There are two contrasting regional trends in Latin America with regard to democracies: Central America, the Caribbean and Mexico are becoming increasingly authoritarian. South America, on the other hand, is largely able to maintain the level of its democracies.
El Salvador, Mexico and Haiti are the region’s democratic rejects.
This is particularly worrisome for Mexico, where about 20 percent of Latin Americans live. President Andrés Manuel López Obrador is persistently trying to reduce the influence of the electoral authority and is increasingly relying on the military in the economy. In addition, the independence of the media is threatened, according to the EIU.
In South America, on the other hand, democracies held their own last year, especially in Brazil, Colombia and Chile. There, fundamental political changes legitimized by elections have taken place.

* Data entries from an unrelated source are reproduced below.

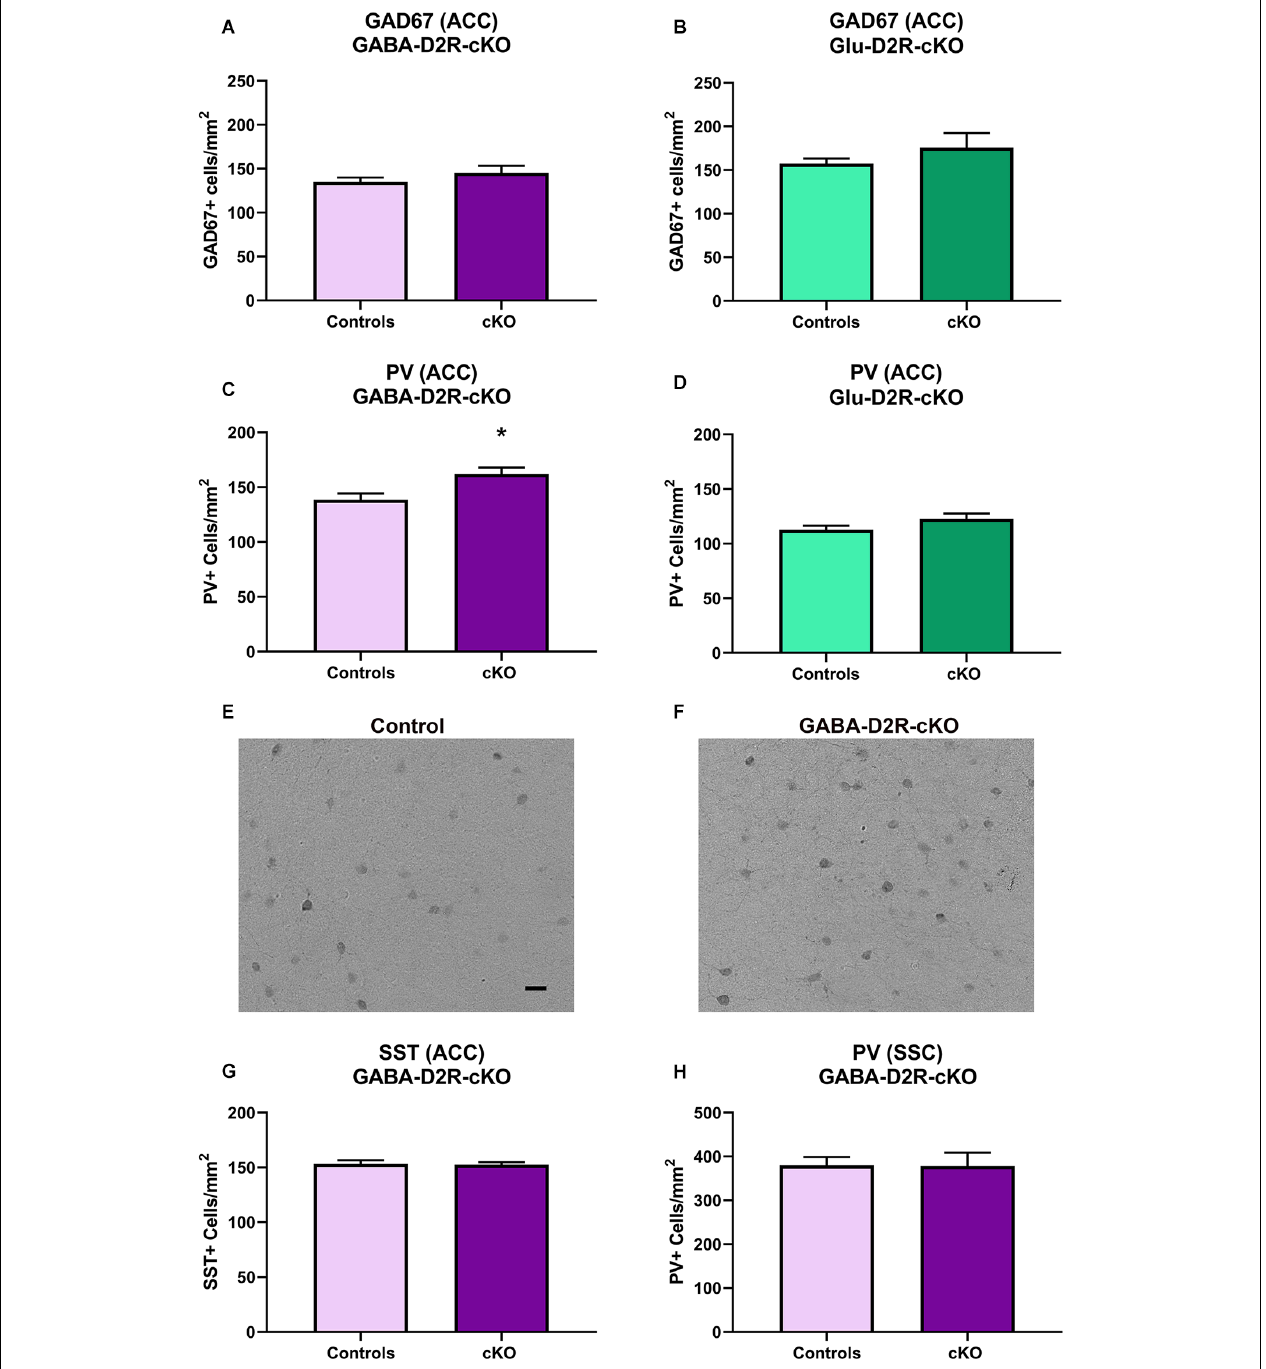
FIGURE 12 | Increased PV+ interneurons in GABA-D2R-cKO mice in the absence of changes in other markers or brain regions. The number of cortical GAD67+ neurons did not differ in either GABA-D2R-cKO (A) or Glu-D2R-cKO (B) mice. On the contrary, PV+ interneurons within the ACC were significantly elevated in GABA-D2R-cKO (C,F) compared to controls (E) , but no change was apparent in Glu-D2R-cKO (D) mice. This effect was specific to this marker within this region, as neither SST numbers (G) nor PV+ interneurons within the DA-poor SSC region (H) changed. * p < 0.05 as compared to control by post hoc comparison.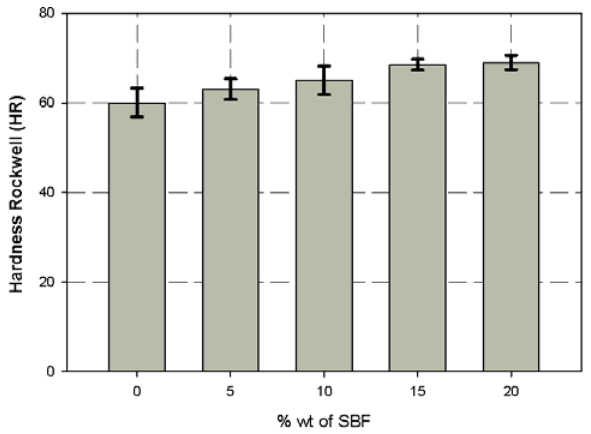
Figure 8. Vickers hardness variation with wt % of ABS.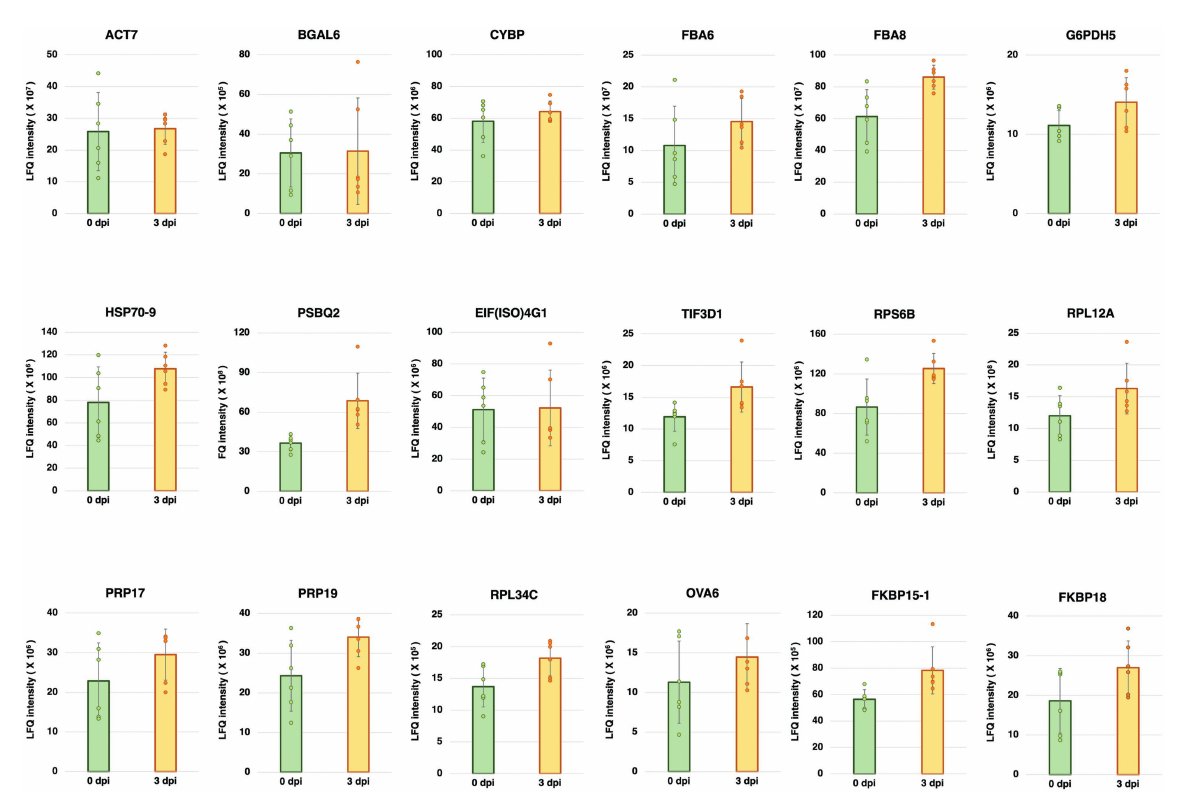
FIGURE 1 Label-free quantification (LFQ) intensities of the candidate reference genes having stable abundances between 0 and 3 days post-inoculation (dpi) with Pseudomonas syringae pv. tomato DC3000 ( Pst DC3000) in 5-week-old A. thaliana ecotype Col-0. The protein abundance levels of these candidate reference genes, calculated from LFQ using Proteome Discoverer v2.4 (Thermo Fisher Scientific, Waltham, MA, United States), were not statistically different between 0 and 3 dpi ( p > 0.05). Three individual plants were pooled as one biological replicate, each with two technical repeats of LFQ analysis. Error bar represents the standard deviation of a total of six technical repeats based on three biological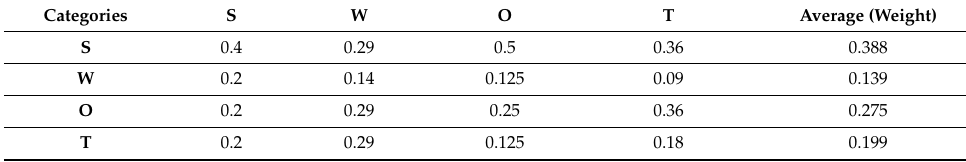
Table 9. Normalized matrix for calculating weight.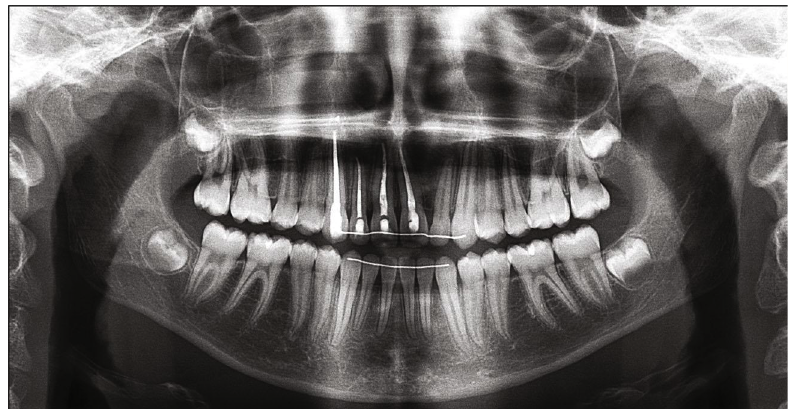
Figure 14: Panoramic radiograph after treatment.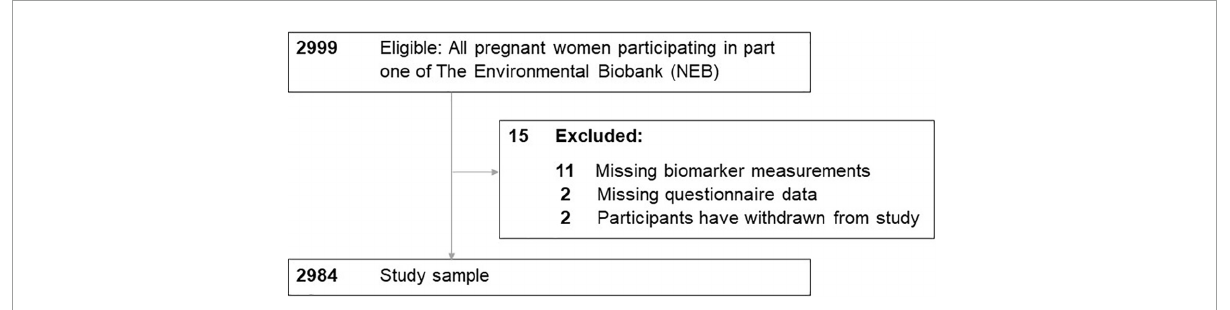
FIGURE1 Inclusion of participants in the study sample. The Norwegian Environmental Biobank is a sub-study of the Norwegian Mother, Father, and Child Cohort Study (MoBa), including women who were pregnant in 2002–2008.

In Brazil, the increasing erosion of democratic institutions under President Jair Bolsonaro was halted when he was voted out of office. His supporters’ attempt to annul the election results with the help of the military also failed.
In Colombia, Gustavo Petro was the first left-wing politician to come to power with a clear mandate from voters. In Chile, too, Gabriel Boric has been elected as a left-wing president amid complex constitutional reform.
In both states, the elections were not challenged despite the sometimes close results. It was possible to defuse the charged and polarized mood among the population. Shortly before the pandemic, there had been nationwide, violent protests in both states.
In addition, three countries in South America – Uruguay and Chile, along with Costa Rica in Central America – are in the top democratic group of 24 countries worldwide. This shows that democratic progress is possible even in the face of complex challenges in the region. Uruguay is the top performer at 11th place, three positions ahead of Germany. Costa Rica and Chile are roughly on a par with Great Britain or Austria.
Nevertheless, this is little consolation: These three model democracies unite just four percent of the 670 million Latin Americans. Just under half (45 percent) live in authoritarian states or democracies with major shortcomings, i.e. “flawed democracies. For almost two-thirds (62 percent) of Latin Americans, the state of their democracies has deteriorated.
Dictatorships are Cuba, Nicaragua, Venezuela and Haiti. In El Salvador, President Nayib Bukele is transforming his country into an authoritarian regime.
The EIU sees the growing power of drug mafias and militias as one of the greatest threats to democracies in Latin America. Their extremely high profits make it easy for them to undermine democratic institutions through corruption.